Bisnis.com, JAKARTA – Menteri Luar Negeri Amerika Serikat (AS) Antony Blinken tiba di Arab Saudi pada hari Selasa (6/6/2023) untuk menstabilkan bilateral kedua negara setelah bertahun-tahun mengalami ketidaksepahaman yang semakin dalam mengenai berbagai isu.
Dilansir Reuters pada Rabu (7/6), Blinken bertemu dengan Putra Mahkota Saudi Mohammed bin Salman (MBS).
“Keduanya mendiskusikan pendalaman kerja sama ekonomi, terutama di bidang energi bersih dan teknologi,” demikian menurut pernyataan Departemen Luar Negeri AS.

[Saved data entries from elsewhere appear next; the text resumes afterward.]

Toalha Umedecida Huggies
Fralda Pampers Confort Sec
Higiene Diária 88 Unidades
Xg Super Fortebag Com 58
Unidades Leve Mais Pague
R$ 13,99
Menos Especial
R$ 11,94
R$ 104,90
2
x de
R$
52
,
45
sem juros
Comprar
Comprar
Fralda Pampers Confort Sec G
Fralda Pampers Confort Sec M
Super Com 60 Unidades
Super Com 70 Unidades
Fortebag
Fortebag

Blinken juga akan bertemu dengan para pejabat tinggi Arab Saudi lainnya selama berada di Ibu Kota Saudi Riyadh dan kota Jeddah. Ini merupakan kunjungan tingkat tinggi kedua yang dilakukan oleh AS setelah penasihat keamanan nasional Gedung Putih Jake Sullivan berkunjung ke Arab Saudi pada 7 Mei lalu.
Blinken berencana mengunjungi Saudi hingga 8 Juni mendatang dan dilakukan setelah negara produsen minyak mentah terbesar di dunia ini berjanji untuk memangkas produksi minyaknya. Langkah ini dipandang dapat meningkatkan ketegangan dalam hubungan AS-Saudi yang telah sebelumnya ternodai oleh isu seputar HAM dan dan perselisihan mengenai kebijakan AS terhadap Iran.
Tujuan dari perjalanan ini termasuk mendapatkan kembali pengaruh dengan Saudi atas harga minyak, menahan pengaruh China dan Rusia di wilayah tersebut, dan mengupayakan normalisasi hubungan Saudi-Israel.
Baca Juga
Berbicara pada kelompok lobi pro-Israel, Komite Urusan Publik Israel Amerika pada hari Senin, Blinken mengatakan bahwa AS memiliki kepentingan keamanan nasional yang nyata dalam mengadvokasi normalisasi hubungan diplomatik antara Israel dan Arab Saudi. Namun Blinken memperingatkan bahwa hal itu tidak akan terjadi dengan cepat.
Penasihat senior lembaga think tank Foundation for Defense of Democracies (FDD) Richard Goldberg mengatakan melonggarkan hubungan Saudi-China mungkin merupakan elemen terpenting dari kunjungan Blinken ini.
"[Blinken harus menjelaskan] mengapa kepentingan Cina tidak sejalan dengan Arab Saudi, dan mengapa hubungan yang lebih dekat [dengan China] secara strategis dapat menghambat hubungan dengan AS," kata Goldberg.